(Collected data)
- - -
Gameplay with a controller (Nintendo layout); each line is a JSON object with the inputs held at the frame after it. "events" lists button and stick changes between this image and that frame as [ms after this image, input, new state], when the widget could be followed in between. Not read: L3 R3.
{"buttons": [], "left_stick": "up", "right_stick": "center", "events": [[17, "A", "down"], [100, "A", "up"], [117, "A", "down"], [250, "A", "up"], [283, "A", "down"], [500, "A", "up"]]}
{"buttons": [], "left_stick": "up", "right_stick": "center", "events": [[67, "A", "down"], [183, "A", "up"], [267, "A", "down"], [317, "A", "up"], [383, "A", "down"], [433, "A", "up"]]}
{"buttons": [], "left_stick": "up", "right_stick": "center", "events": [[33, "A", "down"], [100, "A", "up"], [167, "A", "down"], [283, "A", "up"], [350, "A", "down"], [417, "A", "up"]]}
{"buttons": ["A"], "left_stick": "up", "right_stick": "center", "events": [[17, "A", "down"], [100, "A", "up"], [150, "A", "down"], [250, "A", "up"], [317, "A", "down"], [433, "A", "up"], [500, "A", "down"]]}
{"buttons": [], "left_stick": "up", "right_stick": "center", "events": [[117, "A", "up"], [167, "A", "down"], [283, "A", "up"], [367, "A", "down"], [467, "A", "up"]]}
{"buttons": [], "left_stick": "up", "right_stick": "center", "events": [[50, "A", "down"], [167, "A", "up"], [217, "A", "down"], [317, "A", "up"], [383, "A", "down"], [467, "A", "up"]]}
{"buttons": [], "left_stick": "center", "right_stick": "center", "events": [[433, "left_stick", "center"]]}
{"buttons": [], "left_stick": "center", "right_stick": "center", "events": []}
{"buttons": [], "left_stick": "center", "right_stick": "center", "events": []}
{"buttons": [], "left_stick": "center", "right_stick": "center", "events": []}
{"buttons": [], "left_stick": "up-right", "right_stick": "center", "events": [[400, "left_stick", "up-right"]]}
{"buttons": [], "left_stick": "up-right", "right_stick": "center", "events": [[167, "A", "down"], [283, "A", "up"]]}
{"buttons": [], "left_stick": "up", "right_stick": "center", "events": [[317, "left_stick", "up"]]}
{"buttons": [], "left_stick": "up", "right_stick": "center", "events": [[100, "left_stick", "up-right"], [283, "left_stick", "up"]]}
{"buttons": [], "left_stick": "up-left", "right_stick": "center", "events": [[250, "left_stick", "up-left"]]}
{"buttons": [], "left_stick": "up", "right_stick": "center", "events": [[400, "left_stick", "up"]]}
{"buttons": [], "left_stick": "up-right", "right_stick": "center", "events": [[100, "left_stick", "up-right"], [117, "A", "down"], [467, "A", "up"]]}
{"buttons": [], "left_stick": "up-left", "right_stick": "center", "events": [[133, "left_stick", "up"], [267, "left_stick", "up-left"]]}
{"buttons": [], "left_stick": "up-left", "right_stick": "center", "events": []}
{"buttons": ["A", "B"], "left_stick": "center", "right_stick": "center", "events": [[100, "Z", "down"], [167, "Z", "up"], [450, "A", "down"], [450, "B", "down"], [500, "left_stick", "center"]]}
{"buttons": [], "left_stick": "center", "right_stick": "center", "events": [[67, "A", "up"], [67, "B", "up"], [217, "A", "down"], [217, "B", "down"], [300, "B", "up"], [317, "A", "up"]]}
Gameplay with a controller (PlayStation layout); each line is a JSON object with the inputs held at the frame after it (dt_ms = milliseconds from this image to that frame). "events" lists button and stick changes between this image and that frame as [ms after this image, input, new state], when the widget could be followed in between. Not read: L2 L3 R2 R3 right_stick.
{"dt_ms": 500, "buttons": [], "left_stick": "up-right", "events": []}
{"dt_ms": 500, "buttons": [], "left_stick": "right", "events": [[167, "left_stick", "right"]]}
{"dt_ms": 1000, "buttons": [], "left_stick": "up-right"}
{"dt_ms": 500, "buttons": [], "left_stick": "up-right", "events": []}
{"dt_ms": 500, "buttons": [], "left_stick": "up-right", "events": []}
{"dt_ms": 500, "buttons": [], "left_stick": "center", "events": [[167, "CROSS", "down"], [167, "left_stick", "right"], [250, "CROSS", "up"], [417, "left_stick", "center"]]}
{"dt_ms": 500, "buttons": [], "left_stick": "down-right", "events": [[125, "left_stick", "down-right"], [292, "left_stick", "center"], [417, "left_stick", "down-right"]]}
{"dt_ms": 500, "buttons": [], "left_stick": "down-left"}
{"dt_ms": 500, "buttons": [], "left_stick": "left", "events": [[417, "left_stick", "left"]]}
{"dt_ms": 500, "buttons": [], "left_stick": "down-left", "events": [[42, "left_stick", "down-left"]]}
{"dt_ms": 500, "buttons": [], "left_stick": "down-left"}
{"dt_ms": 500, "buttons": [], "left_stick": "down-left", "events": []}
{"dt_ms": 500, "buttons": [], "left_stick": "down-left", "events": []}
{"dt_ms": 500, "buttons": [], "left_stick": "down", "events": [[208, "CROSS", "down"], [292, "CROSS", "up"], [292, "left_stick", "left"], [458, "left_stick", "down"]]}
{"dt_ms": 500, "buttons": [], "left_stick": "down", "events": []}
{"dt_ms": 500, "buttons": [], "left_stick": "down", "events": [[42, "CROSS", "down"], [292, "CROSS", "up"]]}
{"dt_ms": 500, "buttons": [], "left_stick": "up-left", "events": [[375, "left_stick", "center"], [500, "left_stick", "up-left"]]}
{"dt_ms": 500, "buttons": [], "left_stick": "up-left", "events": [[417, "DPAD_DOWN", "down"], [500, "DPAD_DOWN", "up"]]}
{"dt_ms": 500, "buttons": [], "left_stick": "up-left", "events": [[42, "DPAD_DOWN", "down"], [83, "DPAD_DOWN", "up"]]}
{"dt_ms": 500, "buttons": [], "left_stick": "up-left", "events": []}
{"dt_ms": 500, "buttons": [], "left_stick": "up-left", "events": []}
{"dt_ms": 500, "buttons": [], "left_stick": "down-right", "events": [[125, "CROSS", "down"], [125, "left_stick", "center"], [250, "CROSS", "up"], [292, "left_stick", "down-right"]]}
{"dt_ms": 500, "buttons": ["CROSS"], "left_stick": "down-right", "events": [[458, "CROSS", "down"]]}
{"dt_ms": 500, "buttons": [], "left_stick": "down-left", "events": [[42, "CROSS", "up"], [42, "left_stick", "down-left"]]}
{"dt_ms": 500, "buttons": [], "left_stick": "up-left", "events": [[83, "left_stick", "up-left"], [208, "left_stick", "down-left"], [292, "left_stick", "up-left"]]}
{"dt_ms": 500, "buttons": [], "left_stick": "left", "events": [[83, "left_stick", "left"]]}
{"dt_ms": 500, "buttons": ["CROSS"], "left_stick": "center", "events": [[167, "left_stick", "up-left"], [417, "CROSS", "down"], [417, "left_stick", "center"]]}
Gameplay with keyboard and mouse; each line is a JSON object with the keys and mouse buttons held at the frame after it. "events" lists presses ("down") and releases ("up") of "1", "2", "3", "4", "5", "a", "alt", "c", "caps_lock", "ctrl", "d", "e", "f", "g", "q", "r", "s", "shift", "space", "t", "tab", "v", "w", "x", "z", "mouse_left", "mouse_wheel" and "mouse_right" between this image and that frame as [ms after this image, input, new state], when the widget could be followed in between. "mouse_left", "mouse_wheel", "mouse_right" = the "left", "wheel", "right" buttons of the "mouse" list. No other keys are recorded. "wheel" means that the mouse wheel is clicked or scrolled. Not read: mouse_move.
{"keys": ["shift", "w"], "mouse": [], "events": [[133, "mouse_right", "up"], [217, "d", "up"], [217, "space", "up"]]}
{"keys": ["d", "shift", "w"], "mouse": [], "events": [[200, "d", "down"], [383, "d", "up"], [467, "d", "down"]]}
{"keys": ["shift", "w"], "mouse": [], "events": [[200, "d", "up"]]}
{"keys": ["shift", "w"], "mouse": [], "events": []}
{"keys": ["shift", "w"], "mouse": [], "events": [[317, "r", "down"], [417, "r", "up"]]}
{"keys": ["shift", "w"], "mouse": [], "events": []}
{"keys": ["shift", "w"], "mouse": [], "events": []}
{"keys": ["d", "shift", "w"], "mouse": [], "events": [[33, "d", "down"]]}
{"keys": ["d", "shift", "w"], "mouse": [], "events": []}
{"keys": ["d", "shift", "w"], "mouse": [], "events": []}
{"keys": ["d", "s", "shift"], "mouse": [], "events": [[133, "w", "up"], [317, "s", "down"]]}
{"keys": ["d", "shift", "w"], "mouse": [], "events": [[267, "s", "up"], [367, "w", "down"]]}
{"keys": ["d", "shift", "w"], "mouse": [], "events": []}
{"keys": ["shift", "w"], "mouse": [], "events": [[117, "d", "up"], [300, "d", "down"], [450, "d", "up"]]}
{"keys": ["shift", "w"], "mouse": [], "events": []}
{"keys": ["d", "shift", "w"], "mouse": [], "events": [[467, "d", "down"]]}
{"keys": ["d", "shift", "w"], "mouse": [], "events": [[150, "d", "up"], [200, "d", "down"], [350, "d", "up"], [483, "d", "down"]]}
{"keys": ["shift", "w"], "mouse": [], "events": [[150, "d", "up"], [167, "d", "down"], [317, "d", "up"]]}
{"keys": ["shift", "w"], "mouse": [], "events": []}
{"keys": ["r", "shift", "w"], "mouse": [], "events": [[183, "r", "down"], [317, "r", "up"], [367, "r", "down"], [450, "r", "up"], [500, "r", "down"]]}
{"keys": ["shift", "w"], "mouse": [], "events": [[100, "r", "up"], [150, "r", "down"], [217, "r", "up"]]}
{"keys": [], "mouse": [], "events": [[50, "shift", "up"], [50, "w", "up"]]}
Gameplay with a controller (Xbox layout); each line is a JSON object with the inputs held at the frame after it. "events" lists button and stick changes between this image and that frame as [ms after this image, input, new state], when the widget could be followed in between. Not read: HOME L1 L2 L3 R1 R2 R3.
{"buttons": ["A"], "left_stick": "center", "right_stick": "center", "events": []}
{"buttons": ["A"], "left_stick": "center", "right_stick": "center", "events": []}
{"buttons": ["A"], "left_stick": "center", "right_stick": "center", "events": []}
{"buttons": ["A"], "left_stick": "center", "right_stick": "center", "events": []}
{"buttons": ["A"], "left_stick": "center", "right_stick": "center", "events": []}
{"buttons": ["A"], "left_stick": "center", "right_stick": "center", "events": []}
- - -
Brief
The answer consists of every line above in which the word "CROSS" occurs.

Answer section
{"dt_ms": 500, "buttons": [], "left_stick": "center", "events": [[167, "CROSS", "down"], [167, "left_stick", "right"], [250, "CROSS", "up"], [417, "left_stick", "center"]]}
{"dt_ms": 500, "buttons": [], "left_stick": "down", "events": [[208, "CROSS", "down"], [292, "CROSS", "up"], [292, "left_stick", "left"], [458, "left_stick", "down"]]}
{"dt_ms": 500, "buttons": [], "left_stick": "down", "events": [[42, "CROSS", "down"], [292, "CROSS", "up"]]}
{"dt_ms": 500, "buttons": [], "left_stick": "down-right", "events": [[125, "CROSS", "down"], [125, "left_stick", "center"], [250, "CROSS", "up"], [292, "left_stick", "down-right"]]}
{"dt_ms": 500, "buttons": ["CROSS"], "left_stick": "down-right", "events": [[458, "CROSS", "down"]]}
{"dt_ms": 500, "buttons": [], "left_stick": "down-left", "events": [[42, "CROSS", "up"], [42, "left_stick", "down-left"]]}
{"dt_ms": 500, "buttons": ["CROSS"], "left_stick": "center", "events": [[167, "left_stick", "up-left"], [417, "CROSS", "down"], [417, "left_stick", "center"]]}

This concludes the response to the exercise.